* PROBLEM STATEMENT
On how many lines of the records below does the string "linejoin" appear? Reply with only the number.

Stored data

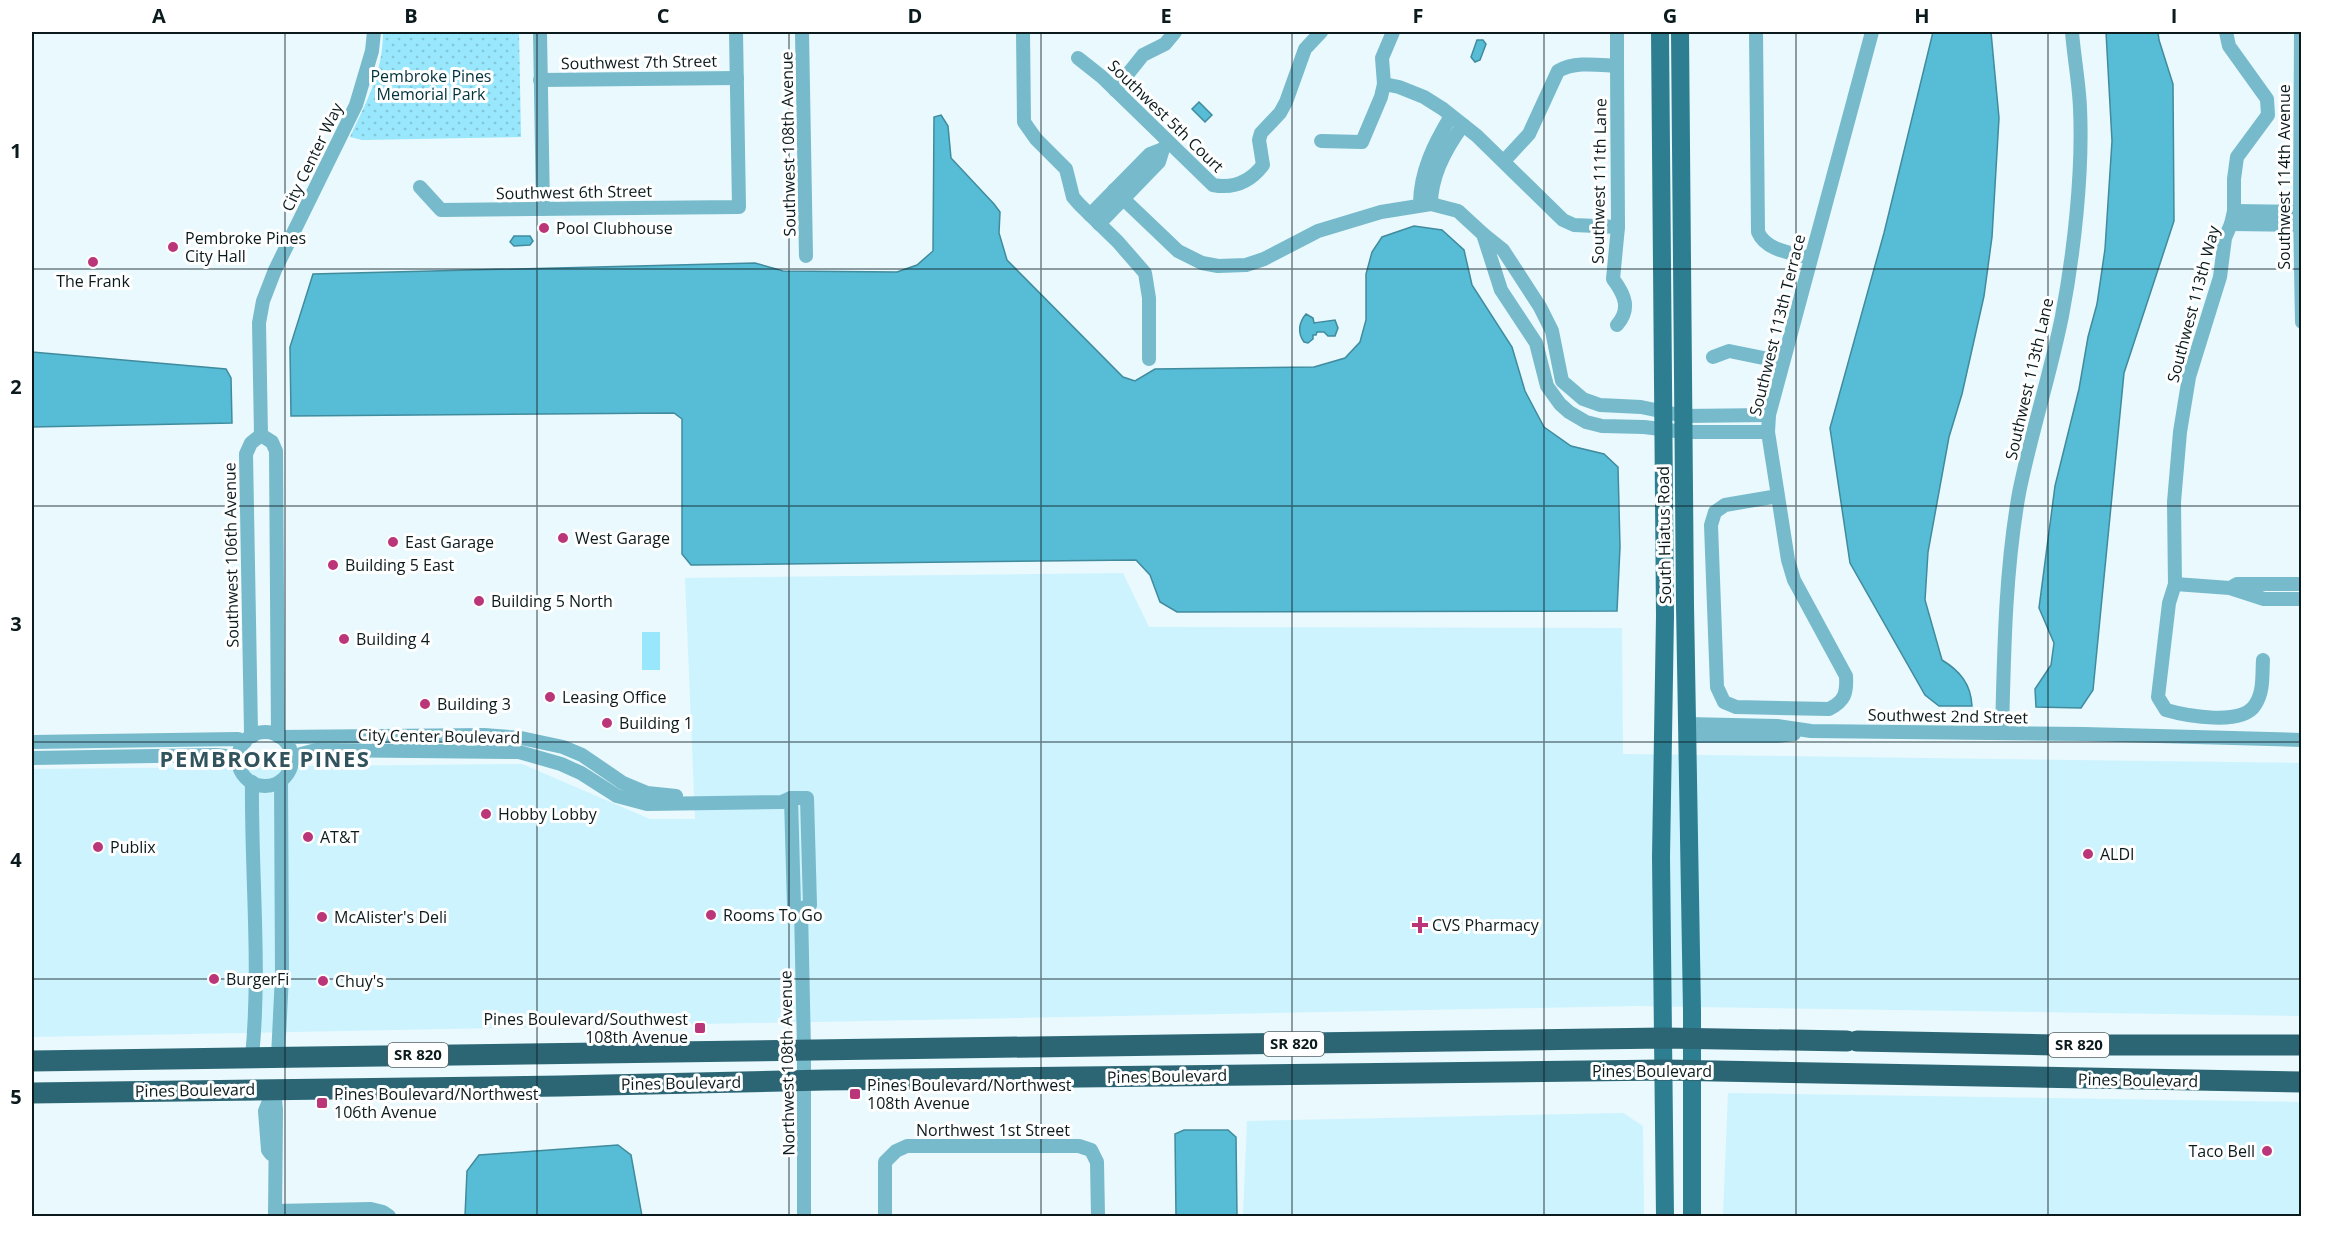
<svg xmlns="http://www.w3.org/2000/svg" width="2333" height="1248" viewBox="0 0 2333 1248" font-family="'Open Sans',sans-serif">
	<defs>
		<pattern id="green-dots" width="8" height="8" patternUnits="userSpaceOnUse" patternTransform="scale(1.5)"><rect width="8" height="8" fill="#98e7fc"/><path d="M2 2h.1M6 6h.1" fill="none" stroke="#82c6d8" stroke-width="1.8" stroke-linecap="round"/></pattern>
	</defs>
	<rect width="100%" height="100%" fill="#e9f9fd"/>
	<g fill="#ccf3fe">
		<polygon points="1123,573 1149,627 1622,628 1623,754 2301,763 2301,1016 1635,1006 32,1037 32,769 522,764 650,819 695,819 685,578"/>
		<polygon points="1728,1093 2301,1102 2301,1216 1723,1216"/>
		<polygon points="1623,1113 1643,1126 1644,1216 1243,1216 1247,1121"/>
	</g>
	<path fill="url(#green-dots)" d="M383 32H519L521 137 362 140 350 137C367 101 383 72 383 32Z"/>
	<rect fill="#98e7fc" x="642" y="632" width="18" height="38"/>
	<g fill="#57bcd5" stroke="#408b9e" stroke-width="1.5">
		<path d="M1933 32H1991L1999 118 1992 237 1984 296 1962 394 1949 437 1928 552 1925 600 1942 660C1960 671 1971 684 1972 706H1939L1925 695 1850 563 1830 428 1884 233Z"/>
		<polygon points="2106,32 2158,32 2159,40 2173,84 2174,221 2124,373 2093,690 2081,708 2036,707 2035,689 2051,665 2054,643 2039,608 2055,486 2079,389 2088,337 2097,304 2105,249 2112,141"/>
		<polygon points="1477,40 1483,40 1486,44 1480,60 1475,62 1471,57"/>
		<polygon points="1199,102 1212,115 1205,122 1192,109"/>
		<polygon points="941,115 948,126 951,158 994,204 1000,212 999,233 1007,260 1123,377 1135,381 1155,369 1314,367 1345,358 1360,342 1366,320 1366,274 1372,252 1382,237 1414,226 1442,230 1464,250 1472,285 1512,347 1525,391 1544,427 1571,446 1604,454 1618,467 1620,547 1617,611 1177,612 1160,602 1150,575 1136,560 691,565 682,554 682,419 674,413 291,416 290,347 313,274 755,263 783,271 897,272 917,265 933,251 934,117"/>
		<polygon points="514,236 530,236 533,241 530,245 514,246 510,242"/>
		<path d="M1306 314 1313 318 1314 323 1335 320 1338 328 1335 336H1328L1324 332H1317L1316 335H1313V339L1308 343 1304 342C1297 333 1299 322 1306 314Z"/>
		<polygon points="32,352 226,369 231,378 232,423 32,427"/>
		<polygon points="1184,1130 1228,1130 1236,1137 1237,1216 1176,1216 1175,1134"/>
		<polygon points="618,1145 631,1155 642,1216 465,1216 467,1171 479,1155"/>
	</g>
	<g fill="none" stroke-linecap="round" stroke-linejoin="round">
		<g stroke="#77bacb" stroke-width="14">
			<polyline points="540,32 543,209"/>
			<polyline points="802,32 806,256"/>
			<polyline points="1023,32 1024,122 1036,139 1066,169 1073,197 1079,204 1118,242 1145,273 1149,298 1149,359"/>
			<path d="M1756 32 1758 232C1766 251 1792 253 1811 258"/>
			<path d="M2226 32 2229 46 2267 99 2268 115 2237 157 2234 179V211L2231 224 2225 238 2220 277 2189 377 2180 432 2174 502 2175 584 2169 603 2158 697 2166 710C2187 716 2242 726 2255 705 2264 692 2262 675 2263 660"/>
			<polyline points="2301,32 2300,212 2302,322"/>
			<path d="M1078 58 1102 77 1213 185C1234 189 1250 182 1263 165L1259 140 1261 133 1280 113 1286 102 1305 49 1321 32"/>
			<polyline points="540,80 737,78"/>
			<polyline points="1384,84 1399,87 1424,97 1443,109 1477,136 1563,220 1574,225 1618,227"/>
			<polyline points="1115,90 1143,55 1165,44 1175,32"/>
			<polyline points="1321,141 1362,142 1381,97 1384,84 1382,58 1393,32"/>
			<path d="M1504 161 1529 134 1558 71C1575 61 1598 65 1617 66V32"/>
			<polyline points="420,187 441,210 739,207 736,32"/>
			<polyline points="1114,190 1178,251 1202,263 1218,266 1246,265 1264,259 1318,231 1381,212 1431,204 1458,211 1483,234 1501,290 1536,343 1547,386 1560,404 1569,412 1586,422 1602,426 1644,427 1684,432 1768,432"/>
			<path d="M1420 204C1420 172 1434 144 1451 116"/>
			<path d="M1431 204C1431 175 1446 148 1463 125"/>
			<polyline points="2234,211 2300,212"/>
			<polyline points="1090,215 1150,154 1163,149"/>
			<polyline points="1099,224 1159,162 1163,149 1168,143"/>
			<polyline points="2231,224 2300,225"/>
			<polyline points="1483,234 1503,250 1540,307 1552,331 1562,381 1583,399 1600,405 1641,407 1684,416 1769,415"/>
			<path d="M1617 325C1631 309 1625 295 1613 279L1618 227 1617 66"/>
			<polyline points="1713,357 1729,351 1783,362"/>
			<polyline points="261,435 259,323 263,301 275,270 356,105 372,51 374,32"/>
			<polyline points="261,435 272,442 276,451 278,736"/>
			<path d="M1778 496 1725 505 1715 512 1711 525 1717 687 1724 702 1736 707 1829 709C1845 701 1847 693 1846 676L1794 580 1788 560 1768 432 1769 415 1872 32"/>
			<polyline points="2175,584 2230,588 2264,599 2302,599"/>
			<polyline points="2232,587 2237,584 2302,584"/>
			<polyline points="1687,724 1777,726 1811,731 2084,734 2302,740"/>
			<circle cx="265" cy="759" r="27"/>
			<path d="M2002 733C2004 653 2005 572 2019 493 2031 433 2050 376 2062 316 2074 253 2083 172 2080 108 2079 83 2074 57 2072 32"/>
			<polyline points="253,736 251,731 246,454 251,443 261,435"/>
			<polyline points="1688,736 1777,736 1794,734"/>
			<polyline points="280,737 484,735 521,738 563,747 582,755 623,783 647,793 676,796"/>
			<polyline points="32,742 238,739 245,742"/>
			<polyline points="32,758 216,755 227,756 239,761"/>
			<polyline points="292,761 301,754 316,750 519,752 561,764 581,773 617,796 647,804 782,802 791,798 807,798 810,905 801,909"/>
			<polyline points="791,798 794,906 801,909"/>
			<polyline points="801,909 804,1050 804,1216"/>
			<path d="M252 1057C261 966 251 873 252 782"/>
			<polyline points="278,1057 282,975 281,781"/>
			<polyline points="274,1089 276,1110 275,1216"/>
			<polyline points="271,1154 268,1150 265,1111 273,1091"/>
			<polyline points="275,1211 371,1209 383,1212 389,1216"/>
			<polyline points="885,1216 885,1162 896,1151 907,1146 1079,1146 1091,1150 1097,1162 1098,1216"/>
		</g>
		<g stroke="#2d7e91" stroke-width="18">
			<polyline points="1660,32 1665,616 1661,857 1665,1216"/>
			<polyline points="1680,32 1685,605 1692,1011 1692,1216"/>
		</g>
		<g stroke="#2c6675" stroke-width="21">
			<polyline points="1857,1041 2054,1045 2302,1045"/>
			<polyline points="32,1061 1664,1038 1847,1041"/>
			<polyline points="32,1093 561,1086 825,1080 1665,1070 2302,1082"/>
		</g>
	</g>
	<path fill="none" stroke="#0b1a1d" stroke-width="1.5" stroke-opacity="0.55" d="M285 32V1216M537 32V1216M789 32V1216M1041 32V1216M1292 32V1216M1544 32V1216M1796 32V1216M2048 32V1216M32 269H2302M32 506H2302M32 742H2302M32 979H2302"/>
	<g fill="#bb3679" stroke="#fff" stroke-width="2">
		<circle cx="544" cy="228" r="6"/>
		<circle cx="173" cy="247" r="6"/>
		<circle cx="93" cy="262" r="6"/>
		<circle cx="563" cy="538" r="6"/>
		<circle cx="393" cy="542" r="6"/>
		<circle cx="333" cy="565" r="6"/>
		<circle cx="479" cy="601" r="6"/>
		<circle cx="344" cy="639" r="6"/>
		<circle cx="550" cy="697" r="6"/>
		<circle cx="425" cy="704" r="6"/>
		<circle cx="607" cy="723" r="6"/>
		<circle cx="486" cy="814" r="6"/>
		<circle cx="308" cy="837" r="6"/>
		<circle cx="98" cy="847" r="6"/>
		<circle cx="2088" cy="854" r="6"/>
		<circle cx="711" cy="915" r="6"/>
		<circle cx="322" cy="917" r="6"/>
		<path d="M1417 916h6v6h6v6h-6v6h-6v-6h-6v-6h6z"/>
		<circle cx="214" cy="979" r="6"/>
		<circle cx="323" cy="981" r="6"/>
		<rect x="694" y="1022" width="12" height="12" rx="3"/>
		<rect x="849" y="1088" width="12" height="12" rx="3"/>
		<rect x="316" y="1097" width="12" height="12" rx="3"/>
		<circle cx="2267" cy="1151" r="6"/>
	</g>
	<g text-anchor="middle" stroke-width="6" stroke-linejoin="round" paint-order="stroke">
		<g fill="#fff" stroke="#545f61" stroke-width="1.5">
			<rect x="1264" y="1032" width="60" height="24" rx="4.5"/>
			<rect x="2049" y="1033" width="60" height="24" rx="4.5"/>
			<rect x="388" y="1043" width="60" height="24" rx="4.5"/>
		</g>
		<g font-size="15" font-weight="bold" fill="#0b1a1d">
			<text x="1294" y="1049">SR 820</text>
			<text x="2079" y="1050">SR 820</text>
			<text x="418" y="1060">SR 820</text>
		</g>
		<g font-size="16" fill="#0b1a1d" stroke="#fff">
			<text transform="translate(639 62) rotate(-1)" y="6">Southwest 7th Street</text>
			<text transform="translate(1166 116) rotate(44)" y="6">Southwest 5th Court</text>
			<text transform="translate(788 144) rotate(-91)" y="6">Southwest 108th Avenue</text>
			<text transform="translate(312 157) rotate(-64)" y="6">City Center Way</text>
			<text transform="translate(2284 177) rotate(-90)" y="6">Southwest 114th Avenue</text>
			<text transform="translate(1599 181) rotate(-89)" y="6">Southwest 111th Lane</text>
			<text transform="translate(574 192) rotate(-1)" y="6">Southwest 6th Street</text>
			<text transform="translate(2193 304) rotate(-75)" y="6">Southwest 113th Way</text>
			<text transform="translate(1777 325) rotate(-76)" y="6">Southwest 113th Terrace</text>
			<text transform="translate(2029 379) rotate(-77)" y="6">Southwest 113th Lane</text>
			<text transform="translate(1664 535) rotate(-91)" y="6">South Hiatus Road</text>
			<text transform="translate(231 555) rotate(-91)" y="6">Southwest 106th Avenue</text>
			<text transform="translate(1948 716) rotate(1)" y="6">Southwest 2nd Street</text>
			<text transform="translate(439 736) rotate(1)" y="6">City Center Boulevard</text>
			<text transform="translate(787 1063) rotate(-91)" y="6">Northwest 108th Avenue</text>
			<text x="1652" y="1077">Pines Boulevard</text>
			<text transform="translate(1167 1076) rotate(-1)" y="6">Pines Boulevard</text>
			<text transform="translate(2138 1080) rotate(1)" y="6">Pines Boulevard</text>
			<text transform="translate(681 1083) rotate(-1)" y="6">Pines Boulevard</text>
			<text transform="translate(195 1090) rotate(-1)" y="6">Pines Boulevard</text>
			<text x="993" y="1136">Northwest 1st Street</text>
		</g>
		<g font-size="16" fill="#00323c" stroke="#fff">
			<text x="431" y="82">Pembroke Pines<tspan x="431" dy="18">Memorial Park</tspan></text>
		</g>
		<g font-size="16" fill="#0b1a1d" stroke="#fff" text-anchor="start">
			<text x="556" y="234">Pool Clubhouse</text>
			<text x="185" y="244">Pembroke Pines<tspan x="185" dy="18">City Hall</tspan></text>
			<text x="93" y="287" text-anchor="middle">The Frank</text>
			<text x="575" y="544">West Garage</text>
			<text x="405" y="548">East Garage</text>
			<text x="345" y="571">Building 5 East</text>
			<text x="491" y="607">Building 5 North</text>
			<text x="356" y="645">Building 4</text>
			<text x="562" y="703">Leasing Office</text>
			<text x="437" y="710">Building 3</text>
			<text x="619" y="729">Building 1</text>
			<text x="498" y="820">Hobby Lobby</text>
			<text x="320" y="843">AT&amp;T</text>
			<text x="110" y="853">Publix</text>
			<text x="2100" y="860">ALDI</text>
			<text x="723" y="921">Rooms To Go</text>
			<text x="334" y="923">McAlister's Deli</text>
			<text x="1432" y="931">CVS Pharmacy</text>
			<text x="226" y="985">BurgerFi</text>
			<text x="335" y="987">Chuy's</text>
			<text x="688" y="1025" text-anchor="end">Pines Boulevard/Southwest<tspan x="688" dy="18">108th Avenue</tspan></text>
			<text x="867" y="1091">Pines Boulevard/Northwest<tspan x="867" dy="18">108th Avenue</tspan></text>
			<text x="334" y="1100">Pines Boulevard/Northwest<tspan x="334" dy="18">106th Avenue</tspan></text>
			<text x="2255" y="1157" text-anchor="end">Taco Bell</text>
		</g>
		<g font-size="22" font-weight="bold" letter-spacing="1.5" fill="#30535d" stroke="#fff">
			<text x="265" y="767">PEMBROKE PINES</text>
		</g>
	</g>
	<rect width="2333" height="1248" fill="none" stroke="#ffffff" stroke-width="66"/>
	<rect x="33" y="33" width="2267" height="1182" fill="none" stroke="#0b1a1d" stroke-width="2"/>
	<g font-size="20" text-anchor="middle" font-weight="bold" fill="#0b1a1d">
		<text x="159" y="23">A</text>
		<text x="411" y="23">B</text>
		<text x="663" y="23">C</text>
		<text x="915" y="23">D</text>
		<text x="1166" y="23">E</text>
		<text x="1418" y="23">F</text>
		<text x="1670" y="23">G</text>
		<text x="1922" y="23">H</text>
		<text x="2174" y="23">I</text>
		<text x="16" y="158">1</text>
		<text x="16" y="394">2</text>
		<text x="16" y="631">3</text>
		<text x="16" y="867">4</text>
		<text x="16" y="1104">5</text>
	</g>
</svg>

* OUTPUT OF THE EXERCISE
2